- [Task to complete] Using the records below, output the stretch that opens with the line containing "[224,77,246,87] and -> (78, 107) none" and closes with the line containing "(512, 369) none -> [245,301,260,310] at", exactly and including both lines, with nothing more.

- [Records]
********

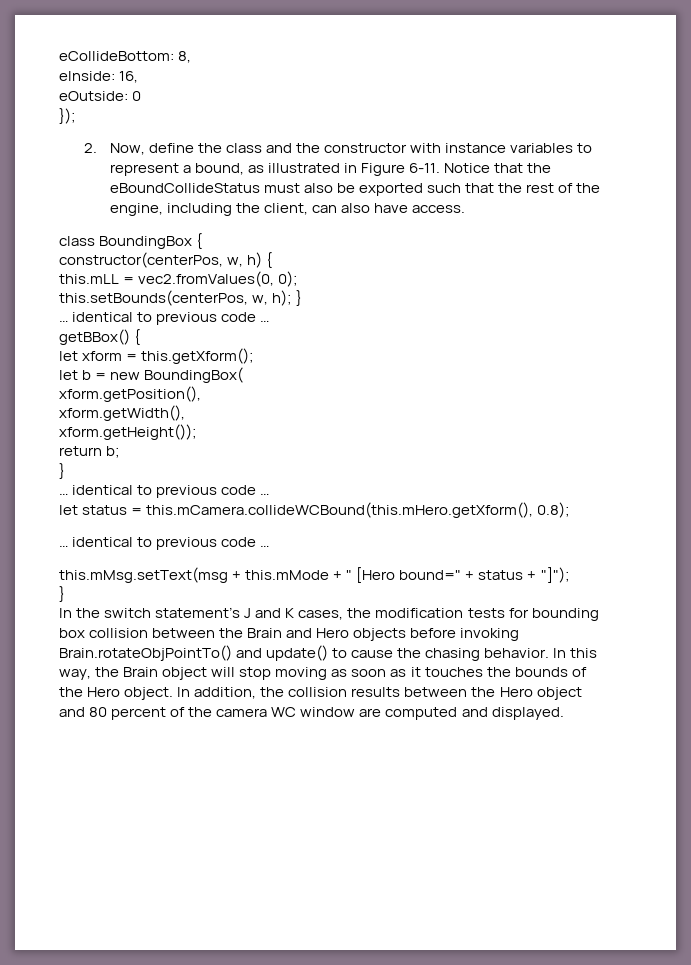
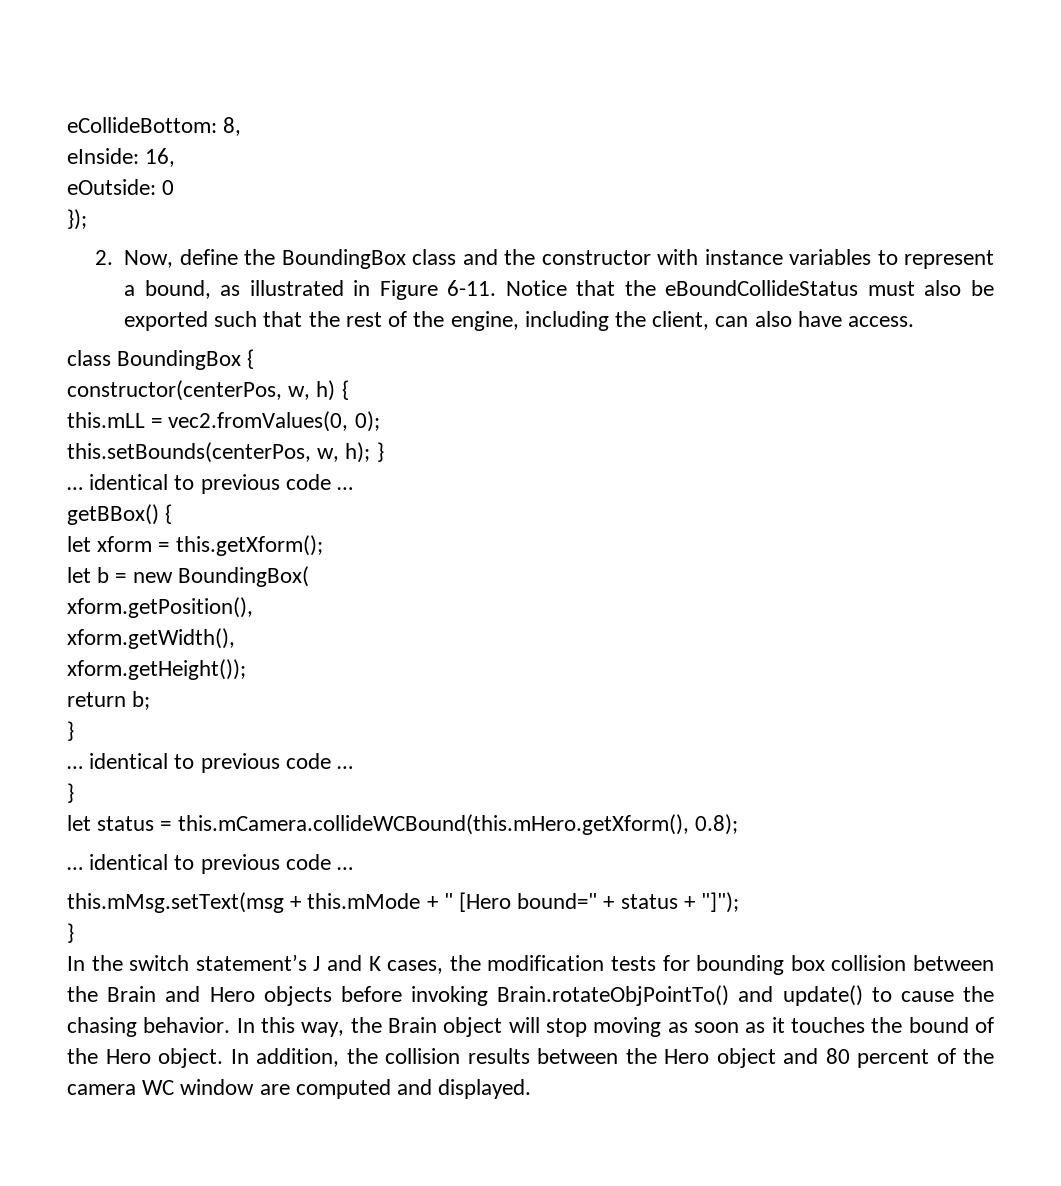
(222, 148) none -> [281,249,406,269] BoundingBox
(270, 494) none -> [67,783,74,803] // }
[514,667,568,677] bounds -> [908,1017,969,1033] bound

********

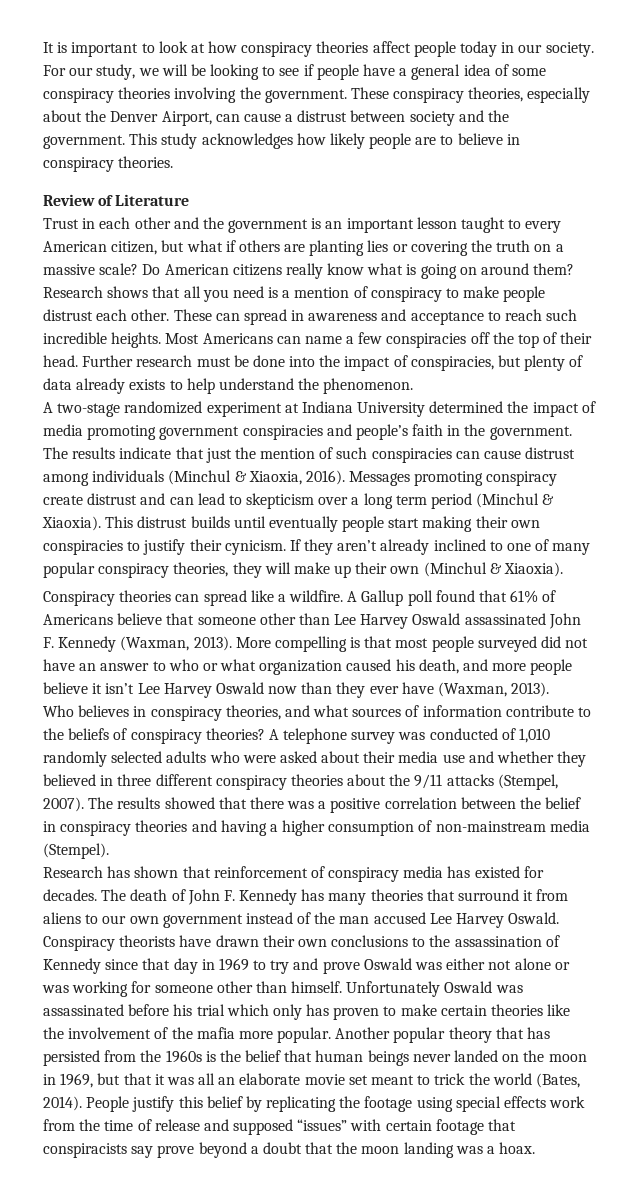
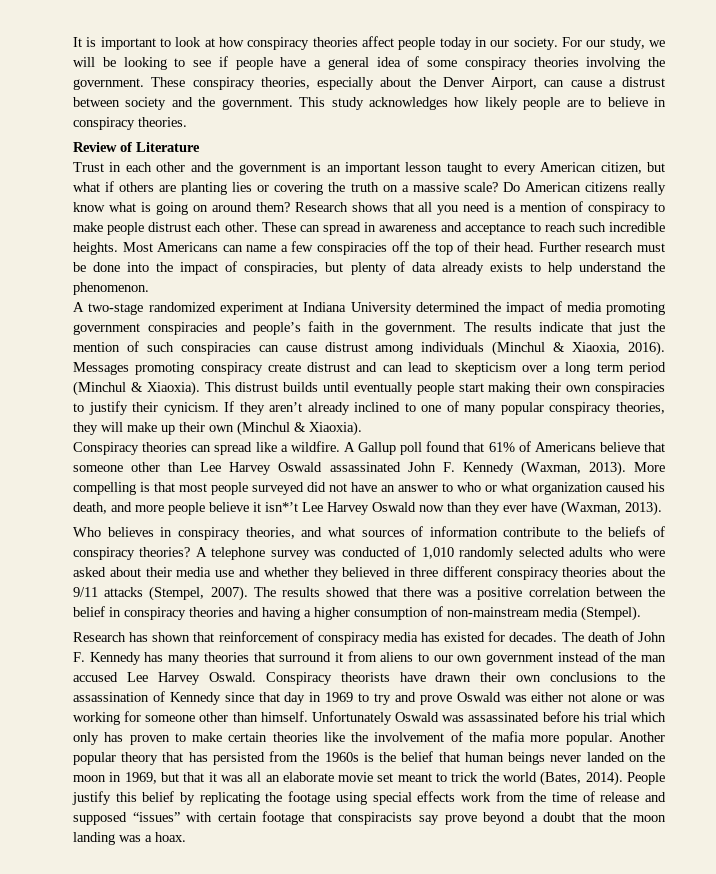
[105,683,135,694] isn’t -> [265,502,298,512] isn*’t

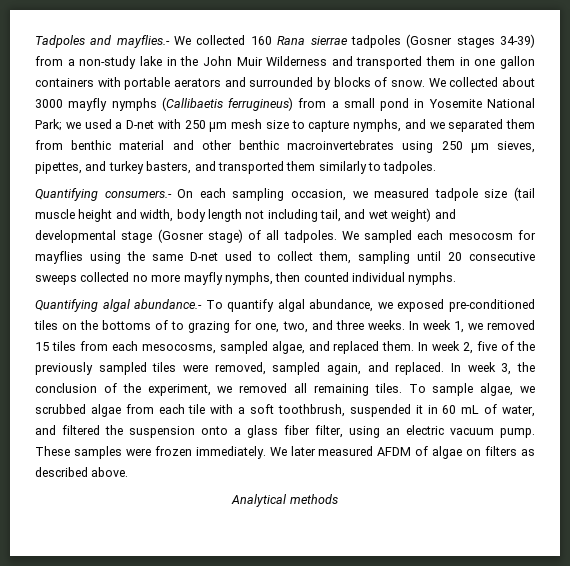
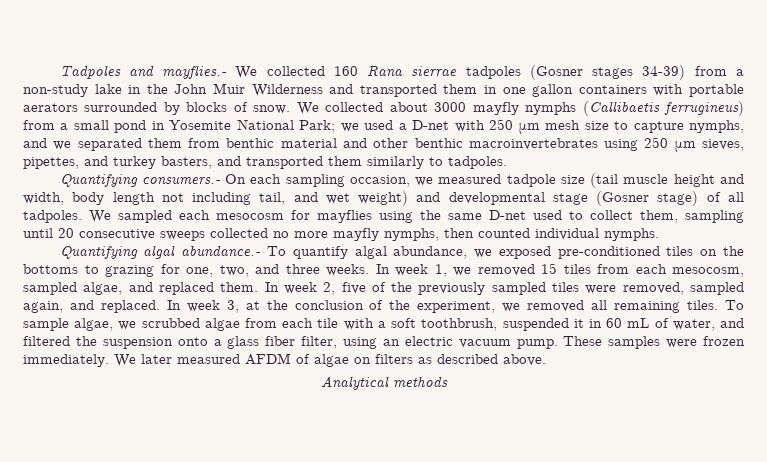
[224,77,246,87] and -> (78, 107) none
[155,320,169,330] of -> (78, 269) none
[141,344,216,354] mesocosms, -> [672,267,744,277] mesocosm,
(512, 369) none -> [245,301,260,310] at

********

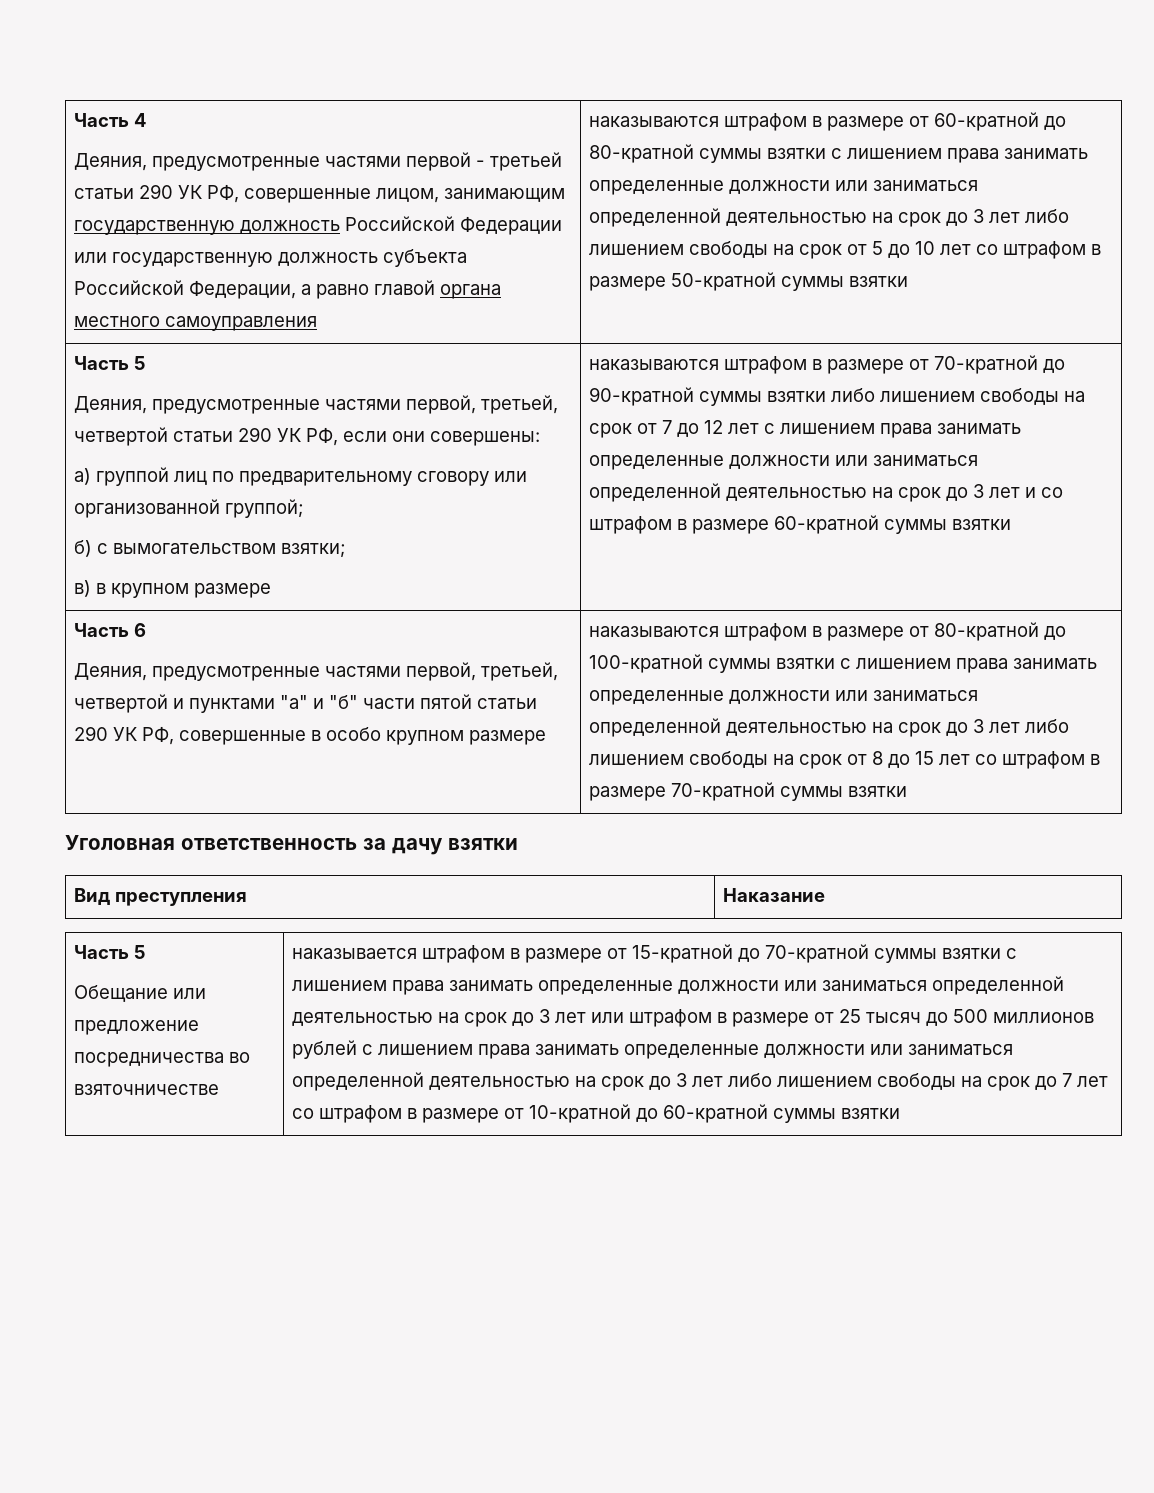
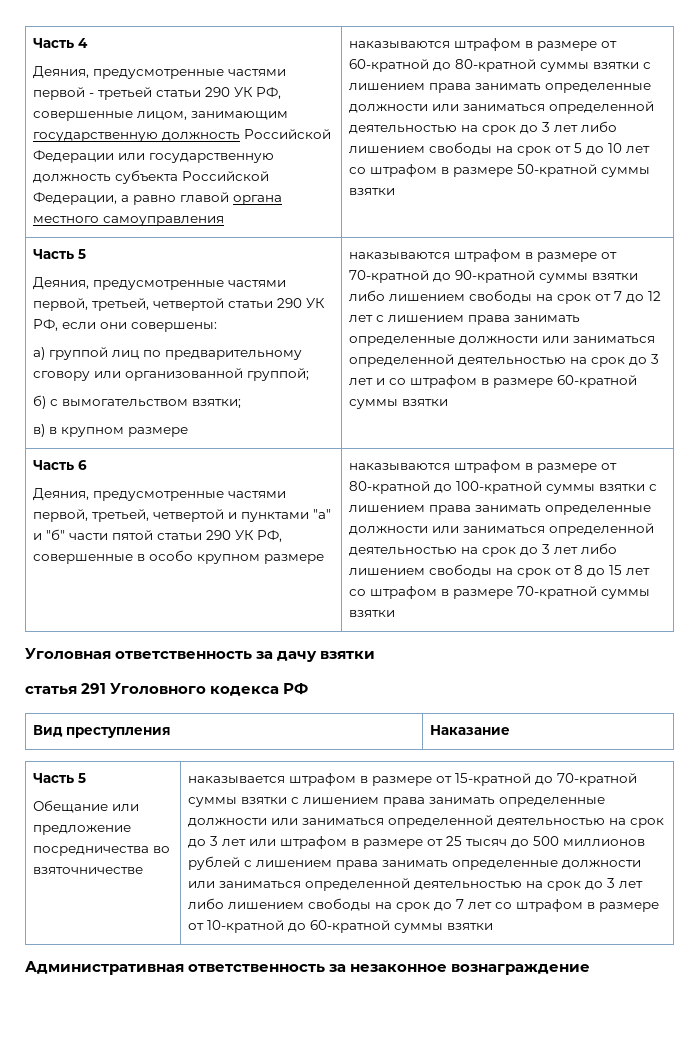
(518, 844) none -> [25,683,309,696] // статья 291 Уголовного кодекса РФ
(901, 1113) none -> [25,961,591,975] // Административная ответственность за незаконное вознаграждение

********

- [The answer]
[224,77,246,87] and -> (78, 107) none
[155,320,169,330] of -> (78, 269) none
[141,344,216,354] mesocosms, -> [672,267,744,277] mesocosm,
(512, 369) none -> [245,301,260,310] at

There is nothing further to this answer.